**THE PROBLEM**: What is needed here is an exact copy of all the records below.

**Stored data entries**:
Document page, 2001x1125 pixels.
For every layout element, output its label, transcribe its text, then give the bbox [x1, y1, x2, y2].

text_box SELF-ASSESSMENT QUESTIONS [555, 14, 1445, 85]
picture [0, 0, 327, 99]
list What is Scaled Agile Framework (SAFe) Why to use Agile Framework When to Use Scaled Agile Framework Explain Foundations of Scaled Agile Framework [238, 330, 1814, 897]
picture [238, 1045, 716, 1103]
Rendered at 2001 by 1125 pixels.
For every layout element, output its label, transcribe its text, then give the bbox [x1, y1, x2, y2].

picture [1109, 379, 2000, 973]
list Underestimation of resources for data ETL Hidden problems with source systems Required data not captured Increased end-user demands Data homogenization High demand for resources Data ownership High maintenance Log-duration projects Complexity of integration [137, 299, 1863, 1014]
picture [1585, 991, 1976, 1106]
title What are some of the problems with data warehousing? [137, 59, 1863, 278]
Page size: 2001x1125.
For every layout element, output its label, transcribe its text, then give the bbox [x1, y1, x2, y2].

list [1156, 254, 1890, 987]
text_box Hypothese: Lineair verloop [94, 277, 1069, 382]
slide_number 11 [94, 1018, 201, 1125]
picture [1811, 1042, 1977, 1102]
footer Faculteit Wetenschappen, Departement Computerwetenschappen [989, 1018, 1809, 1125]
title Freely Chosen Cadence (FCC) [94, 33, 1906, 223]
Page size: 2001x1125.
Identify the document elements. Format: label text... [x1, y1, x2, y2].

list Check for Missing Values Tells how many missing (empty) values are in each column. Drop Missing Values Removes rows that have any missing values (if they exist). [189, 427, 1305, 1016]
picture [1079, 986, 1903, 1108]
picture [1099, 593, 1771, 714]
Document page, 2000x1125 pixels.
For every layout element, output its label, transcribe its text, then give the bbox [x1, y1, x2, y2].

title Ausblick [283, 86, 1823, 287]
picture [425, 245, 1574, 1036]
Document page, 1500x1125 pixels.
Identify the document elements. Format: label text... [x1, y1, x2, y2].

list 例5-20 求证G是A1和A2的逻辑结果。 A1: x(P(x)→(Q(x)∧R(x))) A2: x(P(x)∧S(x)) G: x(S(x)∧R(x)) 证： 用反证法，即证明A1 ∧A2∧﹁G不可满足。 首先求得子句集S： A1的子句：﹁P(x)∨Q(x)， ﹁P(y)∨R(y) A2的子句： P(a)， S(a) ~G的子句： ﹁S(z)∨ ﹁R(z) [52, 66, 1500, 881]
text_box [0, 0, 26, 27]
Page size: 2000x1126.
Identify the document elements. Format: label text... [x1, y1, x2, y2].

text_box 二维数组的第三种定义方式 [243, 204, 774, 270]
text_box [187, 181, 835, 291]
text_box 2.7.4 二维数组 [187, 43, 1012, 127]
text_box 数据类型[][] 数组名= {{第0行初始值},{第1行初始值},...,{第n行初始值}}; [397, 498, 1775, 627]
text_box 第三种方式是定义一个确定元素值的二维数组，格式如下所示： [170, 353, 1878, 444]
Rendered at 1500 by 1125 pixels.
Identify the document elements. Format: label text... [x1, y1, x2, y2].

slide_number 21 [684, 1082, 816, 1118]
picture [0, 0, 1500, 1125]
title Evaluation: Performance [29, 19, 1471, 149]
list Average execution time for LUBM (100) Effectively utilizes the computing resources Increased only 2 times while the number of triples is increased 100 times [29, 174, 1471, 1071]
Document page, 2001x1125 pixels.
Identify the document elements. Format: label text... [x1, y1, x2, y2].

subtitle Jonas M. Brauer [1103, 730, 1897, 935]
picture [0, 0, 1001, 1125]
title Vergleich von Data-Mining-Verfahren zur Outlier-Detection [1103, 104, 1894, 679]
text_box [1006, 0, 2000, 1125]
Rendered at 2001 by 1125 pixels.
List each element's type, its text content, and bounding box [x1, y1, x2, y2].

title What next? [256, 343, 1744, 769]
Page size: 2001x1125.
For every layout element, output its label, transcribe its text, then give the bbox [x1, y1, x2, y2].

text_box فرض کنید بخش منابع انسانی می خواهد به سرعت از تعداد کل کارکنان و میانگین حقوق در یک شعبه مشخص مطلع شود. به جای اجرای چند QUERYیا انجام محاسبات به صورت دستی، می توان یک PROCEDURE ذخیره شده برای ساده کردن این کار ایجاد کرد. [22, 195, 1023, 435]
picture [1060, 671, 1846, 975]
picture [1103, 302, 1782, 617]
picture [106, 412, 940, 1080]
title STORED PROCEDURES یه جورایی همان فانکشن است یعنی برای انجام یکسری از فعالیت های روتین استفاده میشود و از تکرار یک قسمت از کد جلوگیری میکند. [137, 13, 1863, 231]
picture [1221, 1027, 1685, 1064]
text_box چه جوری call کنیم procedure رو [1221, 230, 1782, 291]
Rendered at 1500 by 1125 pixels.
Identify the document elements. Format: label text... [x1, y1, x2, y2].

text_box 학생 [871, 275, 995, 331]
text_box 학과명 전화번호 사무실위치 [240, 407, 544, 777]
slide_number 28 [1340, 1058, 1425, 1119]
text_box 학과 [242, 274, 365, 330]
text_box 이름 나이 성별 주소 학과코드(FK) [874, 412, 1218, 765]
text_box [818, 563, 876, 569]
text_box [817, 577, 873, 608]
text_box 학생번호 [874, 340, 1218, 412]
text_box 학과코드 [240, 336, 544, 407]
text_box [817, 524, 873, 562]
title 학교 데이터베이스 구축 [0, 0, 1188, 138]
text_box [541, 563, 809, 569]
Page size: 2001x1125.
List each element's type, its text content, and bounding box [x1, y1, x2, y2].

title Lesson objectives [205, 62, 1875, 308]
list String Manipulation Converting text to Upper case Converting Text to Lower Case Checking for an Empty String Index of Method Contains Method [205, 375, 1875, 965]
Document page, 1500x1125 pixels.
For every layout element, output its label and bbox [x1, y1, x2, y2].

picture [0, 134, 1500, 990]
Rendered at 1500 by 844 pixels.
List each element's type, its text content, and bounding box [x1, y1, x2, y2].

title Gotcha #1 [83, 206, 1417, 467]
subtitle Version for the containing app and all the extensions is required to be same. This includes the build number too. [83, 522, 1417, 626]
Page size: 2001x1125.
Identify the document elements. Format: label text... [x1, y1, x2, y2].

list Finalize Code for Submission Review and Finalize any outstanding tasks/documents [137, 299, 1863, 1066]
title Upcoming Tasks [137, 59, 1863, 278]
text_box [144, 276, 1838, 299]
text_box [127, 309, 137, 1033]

**SOLUTION TO THE EXERCISE**:
Document page, 2001x1125 pixels.
For every layout element, output its label, transcribe its text, then give the bbox [x1, y1, x2, y2].

text_box SELF-ASSESSMENT QUESTIONS [555, 14, 1445, 85]
picture [0, 0, 327, 99]
list What is Scaled Agile Framework (SAFe) Why to use Agile Framework When to Use Scaled Agile Framework Explain Foundations of Scaled Agile Framework [238, 330, 1814, 897]
picture [238, 1045, 716, 1103]
Rendered at 2001 by 1125 pixels.
For every layout element, output its label, transcribe its text, then give the bbox [x1, y1, x2, y2].

picture [1109, 379, 2000, 973]
list Underestimation of resources for data ETL Hidden problems with source systems Required data not captured Increased end-user demands Data homogenization High demand for resources Data ownership High maintenance Log-duration projects Complexity of integration [137, 299, 1863, 1014]
picture [1585, 991, 1976, 1106]
title What are some of the problems with data warehousing? [137, 59, 1863, 278]
Page size: 2001x1125.
For every layout element, output its label, transcribe its text, then give the bbox [x1, y1, x2, y2].

list [1156, 254, 1890, 987]
text_box Hypothese: Lineair verloop [94, 277, 1069, 382]
slide_number 11 [94, 1018, 201, 1125]
picture [1811, 1042, 1977, 1102]
footer Faculteit Wetenschappen, Departement Computerwetenschappen [989, 1018, 1809, 1125]
title Freely Chosen Cadence (FCC) [94, 33, 1906, 223]
Page size: 2001x1125.
Identify the document elements. Format: label text... [x1, y1, x2, y2].

list Check for Missing Values Tells how many missing (empty) values are in each column. Drop Missing Values Removes rows that have any missing values (if they exist). [189, 427, 1305, 1016]
picture [1079, 986, 1903, 1108]
picture [1099, 593, 1771, 714]
Document page, 2000x1125 pixels.
For every layout element, output its label, transcribe its text, then give the bbox [x1, y1, x2, y2].

title Ausblick [283, 86, 1823, 287]
picture [425, 245, 1574, 1036]
Document page, 1500x1125 pixels.
Identify the document elements. Format: label text... [x1, y1, x2, y2].

list 例5-20 求证G是A1和A2的逻辑结果。 A1: x(P(x)→(Q(x)∧R(x))) A2: x(P(x)∧S(x)) G: x(S(x)∧R(x)) 证： 用反证法，即证明A1 ∧A2∧﹁G不可满足。 首先求得子句集S： A1的子句：﹁P(x)∨Q(x)， ﹁P(y)∨R(y) A2的子句： P(a)， S(a) ~G的子句： ﹁S(z)∨ ﹁R(z) [52, 66, 1500, 881]
text_box [0, 0, 26, 27]
Page size: 2000x1126.
Identify the document elements. Format: label text... [x1, y1, x2, y2].

text_box 二维数组的第三种定义方式 [243, 204, 774, 270]
text_box [187, 181, 835, 291]
text_box 2.7.4 二维数组 [187, 43, 1012, 127]
text_box 数据类型[][] 数组名= {{第0行初始值},{第1行初始值},...,{第n行初始值}}; [397, 498, 1775, 627]
text_box 第三种方式是定义一个确定元素值的二维数组，格式如下所示： [170, 353, 1878, 444]
Rendered at 1500 by 1125 pixels.
Identify the document elements. Format: label text... [x1, y1, x2, y2].

slide_number 21 [684, 1082, 816, 1118]
picture [0, 0, 1500, 1125]
title Evaluation: Performance [29, 19, 1471, 149]
list Average execution time for LUBM (100) Effectively utilizes the computing resources Increased only 2 times while the number of triples is increased 100 times [29, 174, 1471, 1071]
Document page, 2001x1125 pixels.
Identify the document elements. Format: label text... [x1, y1, x2, y2].

subtitle Jonas M. Brauer [1103, 730, 1897, 935]
picture [0, 0, 1001, 1125]
title Vergleich von Data-Mining-Verfahren zur Outlier-Detection [1103, 104, 1894, 679]
text_box [1006, 0, 2000, 1125]
Rendered at 2001 by 1125 pixels.
List each element's type, its text content, and bounding box [x1, y1, x2, y2].

title What next? [256, 343, 1744, 769]
Page size: 2001x1125.
For every layout element, output its label, transcribe its text, then give the bbox [x1, y1, x2, y2].

text_box فرض کنید بخش منابع انسانی می خواهد به سرعت از تعداد کل کارکنان و میانگین حقوق در یک شعبه مشخص مطلع شود. به جای اجرای چند QUERYیا انجام محاسبات به صورت دستی، می توان یک PROCEDURE ذخیره شده برای ساده کردن این کار ایجاد کرد. [22, 195, 1023, 435]
picture [1060, 671, 1846, 975]
picture [1103, 302, 1782, 617]
picture [106, 412, 940, 1080]
title STORED PROCEDURES یه جورایی همان فانکشن است یعنی برای انجام یکسری از فعالیت های روتین استفاده میشود و از تکرار یک قسمت از کد جلوگیری میکند. [137, 13, 1863, 231]
picture [1221, 1027, 1685, 1064]
text_box چه جوری call کنیم procedure رو [1221, 230, 1782, 291]
Rendered at 1500 by 1125 pixels.
Identify the document elements. Format: label text... [x1, y1, x2, y2].

text_box 학생 [871, 275, 995, 331]
text_box 학과명 전화번호 사무실위치 [240, 407, 544, 777]
slide_number 28 [1340, 1058, 1425, 1119]
text_box 학과 [242, 274, 365, 330]
text_box 이름 나이 성별 주소 학과코드(FK) [874, 412, 1218, 765]
text_box [818, 563, 876, 569]
text_box [817, 577, 873, 608]
text_box 학생번호 [874, 340, 1218, 412]
text_box 학과코드 [240, 336, 544, 407]
text_box [817, 524, 873, 562]
title 학교 데이터베이스 구축 [0, 0, 1188, 138]
text_box [541, 563, 809, 569]
Page size: 2001x1125.
List each element's type, its text content, and bounding box [x1, y1, x2, y2].

title Lesson objectives [205, 62, 1875, 308]
list String Manipulation Converting text to Upper case Converting Text to Lower Case Checking for an Empty String Index of Method Contains Method [205, 375, 1875, 965]
Document page, 1500x1125 pixels.
For every layout element, output its label and bbox [x1, y1, x2, y2].

picture [0, 134, 1500, 990]
Rendered at 1500 by 844 pixels.
List each element's type, its text content, and bounding box [x1, y1, x2, y2].

title Gotcha #1 [83, 206, 1417, 467]
subtitle Version for the containing app and all the extensions is required to be same. This includes the build number too. [83, 522, 1417, 626]
Page size: 2001x1125.
Identify the document elements. Format: label text... [x1, y1, x2, y2].

list Finalize Code for Submission Review and Finalize any outstanding tasks/documents [137, 299, 1863, 1066]
title Upcoming Tasks [137, 59, 1863, 278]
text_box [144, 276, 1838, 299]
text_box [127, 309, 137, 1033]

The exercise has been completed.